The first HDR shot I saw literally blew me away. I had never seen such an effect before, and I was smitten. Although, over time I did learn to despise them to some degree. So many over-processed images are out there, offending my eyes.

As I spend more and more time making photographs, I am also spending more time post-processing them. And decided recently to re-visit this technique. The though being that with some minor adjustments, and knowing what my eye likes - perhaps I can use the method to my advantage.

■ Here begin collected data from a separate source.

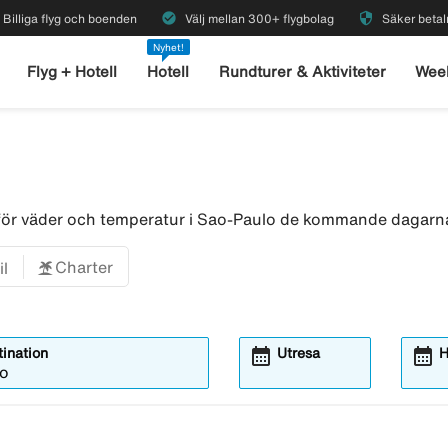
check_circle
security
Billiga flyg och boenden
Välj mellan 300+ flygbolag
Säker betal
Nyhet!
Flyg + Hotell
Hotell
Rundturer & Aktiviteter
Wee
 för väder och temperatur i Sao-Paulo de kommande dagarn
Charter
il
calendar_month
calendar_month
ination
Utresa
H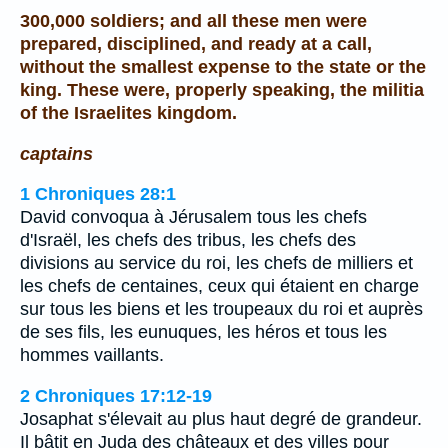
300,000 soldiers; and all these men were
prepared, disciplined, and ready at a call,
without the smallest expense to the state or the
king. These were, properly speaking, the militia
of the Israelites kingdom.
captains
1 Chroniques 28:1
David convoqua à Jérusalem tous les chefs
d'Israël, les chefs des tribus, les chefs des
divisions au service du roi, les chefs de milliers et
les chefs de centaines, ceux qui étaient en charge
sur tous les biens et les troupeaux du roi et auprès
de ses fils, les eunuques, les héros et tous les
hommes vaillants.
2 Chroniques 17:12-19
Josaphat s'élevait au plus haut degré de grandeur.
Il bâtit en Juda des châteaux et des villes pour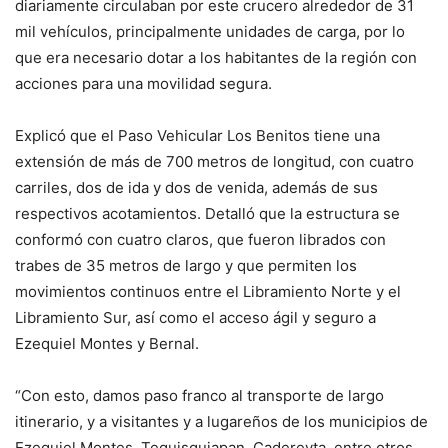
diariamente circulaban por este crucero alrededor de 31
mil vehículos, principalmente unidades de carga, por lo
que era necesario dotar a los habitantes de la región con
acciones para una movilidad segura.
Explicó que el Paso Vehicular Los Benitos tiene una
extensión de más de 700 metros de longitud, con cuatro
carriles, dos de ida y dos de venida, además de sus
respectivos acotamientos. Detalló que la estructura se
conformó con cuatro claros, que fueron librados con
trabes de 35 metros de largo y que permiten los
movimientos continuos entre el Libramiento Norte y el
Libramiento Sur, así como el acceso ágil y seguro a
Ezequiel Montes y Bernal.
“Con esto, damos paso franco al transporte de largo
itinerario, y a visitantes y a lugareños de los municipios de
Ezequiel Montes, Tequisquiapan, Cadereyta, entre otros.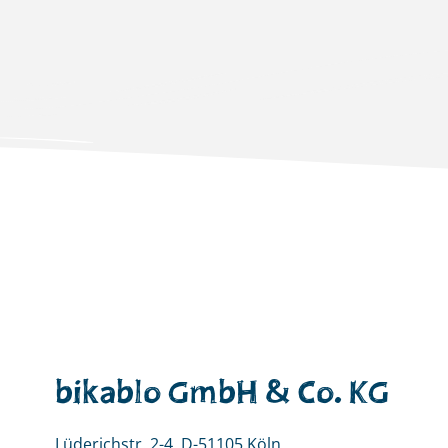
bikablo GmbH & Co. KG
Lüderichstr. 2-4, D-51105 Köln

First issue - the software. Photomatix on the PC appears to preview via a grainy, unfinished sample of the image. I'm not quite sure why with a high-end  i7, 9GB of low-latency triple-channel RAM & a 10,000 RPM HDD with seek rates as low as 4.2ms - we can't preview a high-quality image of the final product created. This seems backwards, time consuming and a under-productive.

Second issue I've had is that once you "export" the image, that's it. It's done. That sample you edited and tweaked while looking at a low-quality, grainy preview? Gone. Along with all your adjustments. Unless you saved them as a pre-set. Why would you program software that gives you a junk preview of something, and no chance to render, modify, render, further modify.... etc? This is poorly encoded software, and the manufacturer should be ashamed of themselves. Especially since the technique is widely created using their software.

All that aside, the end result can be quite pleasing to look at. Here is a first attempt, using only minor adjustments. For those in the know, this series was created with a single RAW file (against my better judgement), with EV adjustments made in Lightroom 3.5 by creating 4 virtual copies of the original. The exposure slider was set to -2,-1,0,+1,+2 and batch exported into Photomatix.

Untouched Original

HDR Final

Needless to say I'm rather pleased with the end result. My desire to rant & rave about the software is just my personal gripe with the software developer. The second image pops. Moreso than any edit I could have achieved within Lightroom itself. I tried :)

My goal is to utilize this process to create image that you can't tell are HDR. To process them enough to bring out the details, but leave you breathless at the quality of the image. It's not so fine a line between over-processed junk, and art. I'd prefer the latter be my product of choice.